- TASKS FOR THIS EXERCISE:
• A. In the deposition excerpt below, at what video time do Plaintiff, Officer Lung, and Officer Hesson move into the threshold of the Market?
• B. For each statement, say whether it agrees with the deposition excerpt below, and quote the deciding words: (i) Plaintiff testified that he was trying to get away when he moved into the Market threshold. (ii) Plaintiff thought he needed to stay in the view of the camera. (iii) Detective Mercuri tightens his grip during the struggle.
• C. Based on the deposition excerpt below, explain why Plaintiff tried to get into the store.

- DOCUMENT SECTION:
================================
Q. So what does the video depict at this point? This is at 12:11:54.
A. In my mind I thought they were trying to pull me into the alley.
Q. What were they trying to pull you into the alley to do?
A. I don't know. Like, I don't think if it would have got prettier if I was in the alley versus where I pulled them at into the store. So my whole state of thought was I need to stay in the view of the camera like. I need to be where - if something bad is going to happen beyond this that it can be seen.

         (Smith Dep. at 38:3-15.) Detective Mercuri then releases his grip and breaks away from the struggle. (Market Video at 12:11:59.) Plaintiff, Officer Lung, and Officer Hesson move into the threshold of the Market. (Id. at 12:12:00.) Plaintiff testified that he “wasn't trying to get away” at this time. (Smith Dep. at 39:16-22.) Rather, Plaintiff again testified, it was his intention to get into the store to avoid being taken into the alley by the officers and out of sight of the video camera. (Id.)
================================
- RAW DATA:
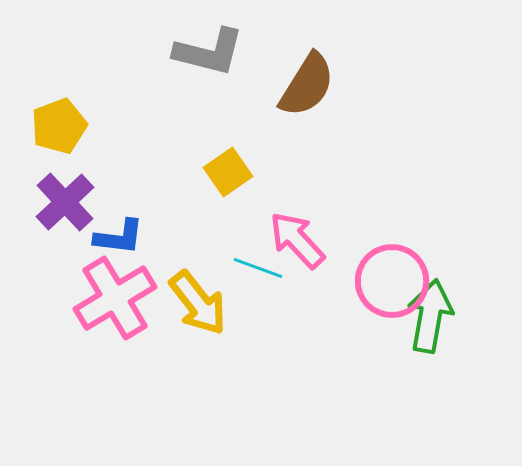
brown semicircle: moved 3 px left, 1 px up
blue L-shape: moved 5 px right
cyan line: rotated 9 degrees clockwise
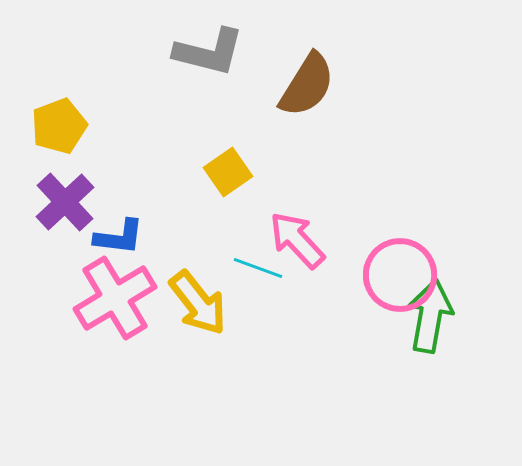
pink circle: moved 8 px right, 6 px up
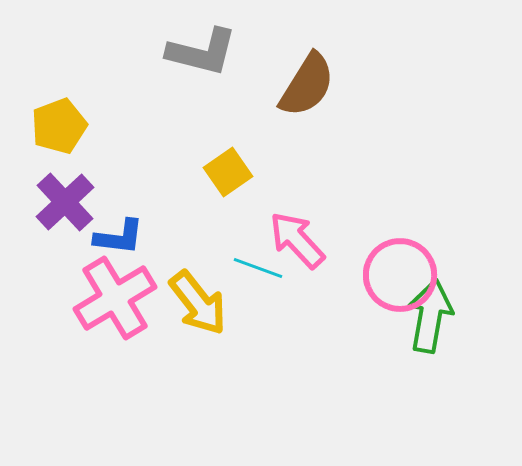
================================
- FULL ANSWERS:
• A. 12:12:00

• B.
(i) No: "Plaintiff testified that he “wasn't trying to get away” at this time."
(ii) Yes: "I need to stay in the view of the camera"
(iii) No: "Detective Mercuri then releases his grip and breaks away from the struggle."

• C. Plaintiff wanted to avoid being taken into the alley by the officers and out of sight of the video camera. He said that if something bad was going to happen, he needed to be where it could be seen.